POME merupakan limbah terbesar yang dihasilkan oleh industri kelapa sawit dan memiliki jumlah yang sangat melimpah. Keberadaannya yang melimpah ini dapat dimanfaatkan sebagai media untuk kultivasi alga penghasil biofuel generasi ketiga. PASPI (2019) dalam jurnal Kebun Sawit Indonesia: Lumbung Energi Mix Terbarukan menjelaskan, berbagai studi empiris menunjukkan bahwa limbah POME dapat dijadikan sebagai media pertumbuhan alga dan dapat menurunkan BOD (biological oxygen demand) dan COD (chemical oxygen demand) dari limbah POME.
Menurut Sukumaran et.al. (2014), POME memiliki kandungan penting yang dibutuhkan oleh alga untuk pertumbuhannya sehingga pemanfaatan POME sebagai media kultivasi alga merupakan pilihan yang murah dan mudah diperoleh dengan jumlah yang melimpah di Indonesia. Meski kandungan POME bermanfaat untuk pertumbuhan alga, penelitian oleh Yonas et.al. (2012) menunjukkan bahwa pertumbuhan alga yang terbaik dapat diperoleh dengan variasi perbandingan volume POME dan alga yaitu 1:3 dengan tambahan nutrisi berupa NaHCO3 dan urea.
Namun, POME juga memiliki tantangan karena kandungan COD yang tinggi dan warna gelap akibat tannic acid. Untuk mengatasinya, proses terintegrasi diperlukan, seperti pengolahan anaerobik POME untuk menurunkan kadar COD dan BOD serta menghasilkan metana. Sementara itu, limbah yang mengandung sisa nutrisi dapat digunakan sebagai media kultivasi alga (Nur & Hadiyanto, 2013). Selain itu, metode mixotrophic condition juga dapat digunakan untuk pemanfaatan POME sebagai media alga penghasil biofuel (Nur & Hadiyanto, 2015).
Alga sendiri sebagai sumber biofuel generasi ketiga memiliki keunggulan yang signifikan. Berdasarkan studi Chisti (2007), alga mampu menghasilkan yield minyak terbesar yakni 136.900 liter dengan luas lahan 2 hektare dibandingkan komoditas penghasil minyak lainnya. Produksi alga juga lebih cepat dibandingkan komoditas lainnya, di mana alga dapat memproduksi biomassa dua kali lipat dalam waktu 24 jam, menjadikannya sumber biofuel yang sangat potensial untuk mendukung ketahanan energi (Hadiyanto & Azim, 2012).

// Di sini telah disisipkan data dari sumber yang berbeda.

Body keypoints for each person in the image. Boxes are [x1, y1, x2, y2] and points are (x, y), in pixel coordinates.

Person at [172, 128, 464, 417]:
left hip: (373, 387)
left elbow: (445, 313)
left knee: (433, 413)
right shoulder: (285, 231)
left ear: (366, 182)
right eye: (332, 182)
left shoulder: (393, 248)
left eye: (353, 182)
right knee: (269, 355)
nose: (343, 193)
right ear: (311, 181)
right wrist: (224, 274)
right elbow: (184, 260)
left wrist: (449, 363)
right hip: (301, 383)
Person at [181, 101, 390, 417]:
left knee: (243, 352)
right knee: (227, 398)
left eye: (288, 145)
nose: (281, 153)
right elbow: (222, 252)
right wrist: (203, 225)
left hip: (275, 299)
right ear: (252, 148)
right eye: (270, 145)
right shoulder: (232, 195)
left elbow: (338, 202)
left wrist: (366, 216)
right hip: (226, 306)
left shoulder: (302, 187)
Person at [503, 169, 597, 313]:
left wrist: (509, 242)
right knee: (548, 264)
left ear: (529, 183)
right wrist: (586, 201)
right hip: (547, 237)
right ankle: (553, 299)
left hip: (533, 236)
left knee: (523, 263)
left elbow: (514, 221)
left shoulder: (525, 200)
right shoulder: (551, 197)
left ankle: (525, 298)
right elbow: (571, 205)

Dikutip dari laman bpdp.or.id, pada skala industri, pemanenan biomassa alga yang terbaik mampu mencapai 5 gram bahan kering/L (Amini & Susilowati, 2010). Selain itu, hasil minyak yang diperoleh dari alga bervariasi tergantung metode yang digunakan dalam proses ekstraksinya. Metode mekanik mampu menghasilkan minyak 70 persen dari alga, metode pelarut kimia dapat menghasilkan minyak 95 persen, dan supercritical fluid extraction mampu menghasilkan minyak hingga 100 persen dari alga.

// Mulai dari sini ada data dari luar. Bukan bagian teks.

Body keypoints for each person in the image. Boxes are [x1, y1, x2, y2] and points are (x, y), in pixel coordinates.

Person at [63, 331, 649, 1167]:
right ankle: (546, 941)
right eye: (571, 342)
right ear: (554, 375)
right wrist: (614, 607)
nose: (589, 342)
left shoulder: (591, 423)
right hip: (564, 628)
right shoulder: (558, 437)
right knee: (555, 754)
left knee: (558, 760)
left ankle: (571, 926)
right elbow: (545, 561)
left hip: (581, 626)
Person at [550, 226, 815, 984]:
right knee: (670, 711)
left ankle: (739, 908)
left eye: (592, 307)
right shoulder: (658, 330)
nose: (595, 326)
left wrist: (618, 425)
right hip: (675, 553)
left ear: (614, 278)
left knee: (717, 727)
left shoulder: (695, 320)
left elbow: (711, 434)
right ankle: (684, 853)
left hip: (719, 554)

Menurut Zuhdi (2003), alga dapat menghasilkan biodiesel berkisar antara 4,4-5,87 kg dari 10 kg bahan kering alga. Dengan pertumbuhan alga yang relatif cepat dibandingkan sumber biodiesel lainnya, alga memiliki keunggulan lebih sebagai sumber biofuel generasi ketiga.

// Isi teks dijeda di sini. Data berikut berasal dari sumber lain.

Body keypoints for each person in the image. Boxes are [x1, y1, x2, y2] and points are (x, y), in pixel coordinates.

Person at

Dengan potensi alga yang besar dan ketersediaan POME yang melimpah dari industri kelapa sawit, pemanfaatan keduanya dapat memberikan kontribusi signifikan dalam menghasilkan biofuel generasi ketiga. Selain itu, ini juga berpotensi memberikan dampak penghematan devisa bagi Indonesia. Dengan demikian, kebun sawit bukan hanya berfungsi sebagai penghasil produk pangan, tetapi juga sebagai lumbung energi terbarukan. Kebun sawit dapat menghasilkan biodiesel, bioetanol, biogas, diesel hijau, bensin hijau, avtur hijau, dan berbagai jenis biofuel lainnya, yang dapat menggantikan energi fosil (PASPI, 2019).
Pengembangan biofuel dari alga dan pemanfaatan POME ini bisa menjadi salah satu langkah besar dalam mencapai ketahanan energi yang berkelanjutan di Indonesia.